Les données relatives à l’empreinte carbone des régimes alimentaires n’étaient pas disponibles à l’échelle régionale jusqu’à récemment, alors qu’elles le sont depuis plus longtemps à l’échelle nationale et internationale. Cette anomalie a été corrigée, au moins partiellement, en 2017. Le régime actuel moyen des habitants de notre région est devenu proche de celui observé au niveau national, présentant une forte proportion d’aliments d’origine animale (produits laitiers, viandes et charcuteries). L’analyse des cycles de vie des aliments établit un net différentiel d’émissions de gaz à effet de serre (GES) entre les productions (Figure 6). Le rapport est au minimum 1 à 15.
Figure 6. L’équivalent en dioxyde de carbone (CO2 ) émis dans l’atmosphère pour 100 g de production agricole (source : Pointerau P et al., 2019).
Le niveau élevé des émissions de GES pour les produits animaux vient à la fois de l’énergie nécessaire pour produire les aliments du bétail, du protoxyde d’azote (N2 O) dépendant du cycle de l’azote et surtout, pour les ruminants, des émissions de méthane (CH4 ) qui a un pouvoir réchauffant nettement supérieur au dioxyde de carbone (CO2 ). De ce fait, par personne et par an, les émissions moyennes liées au régime alimentaire actuel et au périmètre de la ferme sont comprises entre 1400 et 1800 kilogrammes équivalent CO2 (dont 85-90 % d’entre elles sont dues aux produits animaux), et environ 4000-4500 m2 de surface agricole et 6000 mégajoules d’énergie sont nécessaires.
Dans ces conditions, il est légitime de se questionner : cette situation peut-elle évoluer ? Quelles options sont possibles pour diminuer l’impact des régimes alimentaires sur les émissions de GES ? Comme pour la construction du scénario Afterres 2050 à l’échelle nationale, des scénarios de changement en région ont été calculés à partir des données observées avec diverses options :
1. adopter un régime alimentaire qui respecte les recommandations alimentaires françaises (celles du Programme national nutrition santé, PNNS-3) ;
2. adopter un régime de type méditerranéen ;
3. adopter un régime qui respecte les recommandations nutritionnelles et de type méditerranéen.

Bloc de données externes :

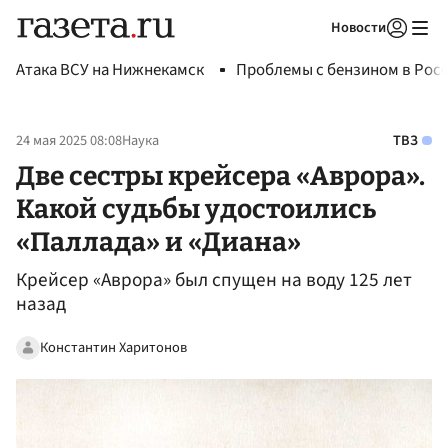
Новости
Авторизоваться
Атака ВСУ на Нижнекамск
Проблемы с бензином в Рос
24 мая 2025 08:08
Наука
ТВЗ
Две сестры крейсера «Аврора».
Какой судьбы удостоились
«Паллада» и «Диана»
Крейсер «Аврора» был спущен на воду 125 лет
назад
Константин Харитонов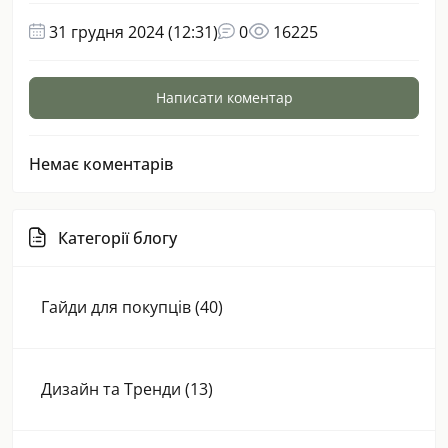
31 грудня 2024 (12:31)
0
16225
Написати коментар
Немає коментарів
Категорії блогу
Гайди для покупців (40)
Дизайн та Тренди (13)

Dans les trois cas, par rapport au régime moyen actuel, l’objectif est d’augmenter les produits céréaliers, les légumes frais et secs, les fruits et les poissons, et de diminuer de plus en plus (graduellement de l’option 1 à 3, liste ci-dessus) les apports en viandes rouges, volailles et gibiers, charcuteries et fromages. Ces changements réduisent fortement les émissions de GES en lien avec le régime alimentaire (Figure 7) : par habitant et par an, 1600 kg équivalent CO2 sont émis par le système actuel contre environ 650 kg pour une assiette avec deux tiers de protéines végétales en agriculture conventionnelle (et même 560 kg en agriculture biologique).
Les régimes à base plus végétale permettent de réduire aussi, et ce de manière significative, la surface agricole et la consommation d’énergie pour produire une alimentation de type méditerranéen, et favorisent l’adoption de méthodes de production issues de l’agriculture biologique. Ces scénarios, plus compatibles avec les capacités de production agricole régionale, doivent s’accompagner en parallèle d’une évolution des productions pour mieux garantir la capacité nourricière.
Figure 7. Comparaison des empreintes carbone des différents régimes alimentaires (source : Le revers de notre assiette, Solagro, 2019). INCA2 ANC : en moyenne, régime actuel (enquête INCA2 2006-2007) respectant l’apport nutritionnel conseillé (ANC). INCA2 observé : en moyenne, régime actuel (enquête INCA2 2006-2007) ne respectant pas l’ANC.
Info+
Dans son rapport spécial sur le changement climatique et les terres émergées, publié en 2019, le GIEC met en avant le potentiel de réduction des émissions de gaz à effet de serre en fonction de 8 régimes alimentaires différents : végétalien (ou vegan), végétarien, flexitarien, sain, équitable et frugal, pescétarien, carnivore (omnivore en réalité) sensible au climat (en limitant les émissions de GES), méditerranéen. Le régime méditerranéen12 présente un potentiel d’atténuation de GES de l’ordre de 3 gigatonnes eqCO2 par an, contre 5 gigatonnes pour le flexitarien13, 6 gigatonnes pour le régime végétarien14 et 8 gigatonnes pour le régime végétalien15. De nouvelles études affineront ces premières estimations. Ce constat ne signifie pas que le GIEC recommande à tous de devenir végétaliens ou végétariens, car chaque régime doit être adapté au contexte local, aux modes de production et de consommation, aux besoins des populations, etc., mais l’écart montre combien la réduction de la consommation de viande est un puissant levier pour diminuer les émissions de GES dans l’atmosphère.